Questions remain including how the X-ray scanners will affect frequent flyers (including businessmen and flight attendants who could go through security anywhere from 200 to 400 times a year), children, pregnant women and travelers with weakened immune systems. There is also a question of what could happen should a machine get stuck or fail, potentially blasting one point on a person's body with excess X-ray radiation.
The good news about scanners: Millimeter wave scanners, which are also in use at airports around the country, use very far infrared waves, waves at the opposite end of the electromagnetic spectrum from the dangerous ionizing radiation of X-ray waves. X-rays are shorter waves that can penetrate the skin and alter DNA. Millimeter waves, by contrast, are longer waves that penetrate clothes but stop at the skin. The millimeter scan is akin to a heat lamp and is considered to be far safer than X-ray scanners."

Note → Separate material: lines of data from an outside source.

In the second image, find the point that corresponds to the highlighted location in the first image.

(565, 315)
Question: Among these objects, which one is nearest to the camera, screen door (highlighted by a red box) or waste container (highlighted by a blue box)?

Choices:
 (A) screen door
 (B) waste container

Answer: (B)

Physics Central - Airport Body Scanners: To Fear or Not to Fear?
----
And finally:
PCWorld - X-Ray Body Scanner Hubbub: The Naked Truth
----
Enjoy
Well done Mr Burton. Scanners create serious legal search, privacy, and child porn issues. The mm-wave technology is so new no long term health studies have been done. Regarding x-rays it is a medical procedure the very young, old, expecting mothers, fair skinned and people (about 5%) with DNA repair issues should avoid the security area in general and scanners in specific. Scatter from open machines and or leakage from luggage x-ray puts all at risk. TSA staff should be classified as radiation workers and be issued dosimeters. Some clever legal word smiting, measurement technical issues and dose calculations let them under the wire.